Mada'in Saleh, also called Al-Hijr, is an archaeological site in Al-Ula in Medina and that’s well-known for its strategic location.
At-Turaif District in ad-Diriyah represents a prominent national symbol in the kingdom’s history as it is associated with the first Saudi State. Since the old city of Diriyah lay on the banks of Wadi Hanifa, it helped create positive interaction between man and his environment. Diriyah thus become a model of oasis communities in deserts.
Al-Balad’s (Historic Jeddah) history dates back to pre-Islam eras. There are several archeological sites and buildings there such as the ruins of Jeddah’s wall and historical alleys and markets.

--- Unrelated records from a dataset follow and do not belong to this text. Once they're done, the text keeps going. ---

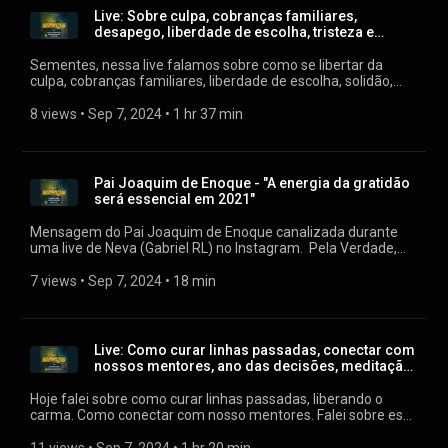
Live: Sobre culpa, cobranças familiares,
desapego, liberdade de escolha, tristeza e
solidão.
Sementes, nessa live falamos sobre como se libertar da
culpa, cobranças familiares, liberdade de escolha, solidão,
tristeza e desapego. Falamos também sobre qual sua
motivação em trabalhar com espiritualidade e respondi
8 views
 • 
Sep 7, 2024
 • 
1 hr 37 min
muitas outras perguntas ao vivo. Muito grata de todo coração
sempre! Gratidão ao Igor Mocarzel Até a próxima! Neva
(Gabriel RL)
Pai Joaquim de Enoque - "A energia da gratidão
será essencial em 2021"
Mensagem do Pai Joaquim de Enoque canalizada durante
uma live de Neva (Gabriel RL) no Instagram. Pela Verdade,
nada mais que a Verdade, Em Amor e Bênçãos, Neva (Gabriel
RL)
7 views
 • 
Sep 7, 2024
 • 
18 min
Live: Como curar linhas passadas, conectar com
nossos mentores, ano das decisões, meditação
da...
Hoje falei sobre como curar linhas passadas, liberando o
carma. Como conectar com nosso mentores. Falei sobre esse
ano ser um ano de decisões onde vocês terão que assumir as
rédeas das suas vidas e definir o que é melhor para vocês.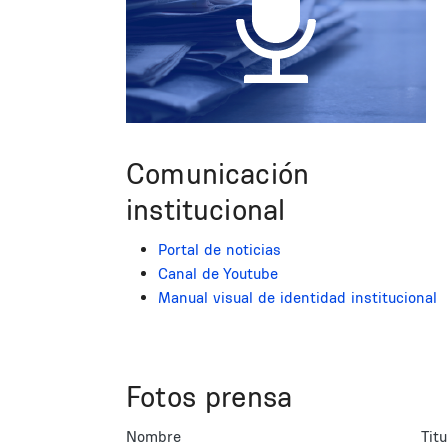
Comunicación
institucional
Portal de noticias
Canal de Youtube
Manual visual de identidad institucional
Fotos prensa
Nombre
Titu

The Rock Art in the Ha'il Region include two components, Om Sinman Mountain in the city of Jubbah and al-Manjor and Raat in Al-Shuwaymis. In the past, there was a lake in the area of the Om Sinman Mountain and the people who lived there left plenty of petroglyphs about their lives. Al-Manjor and Raat were valleys. People who lived there also left petroglyphs that date back 10,000 years.
Al-Qatt Al-Asiri, a female traditional interior wall decoration, is an art technique carried out by women in the community that involves decorating the interior walls, specifically in rooms for visiting guests.
Majlis (sitting places) are community spaces where people discuss local issues, settle disputes, exchange news and be entertained.
Falconry, which originally was a way to obtain food, has evolved to be more associated with conservation, cultural heritage and community engagement.
Arabic coffee is a symbol of generosity. Serving Arabic coffee is an important aspect of hospitality in Arab societies. Traditionally prepared in front of house guests by men and women, it is also served by sheikhs and heads of tribes.
Almezmar, which includes drumming and dancing with sticks, is a traditional practice of the Hijazi community performed for family celebrations or national events.
Alardah Alnajdiyah is a traditional cultural expression combining dance, drumming and poetry chanting.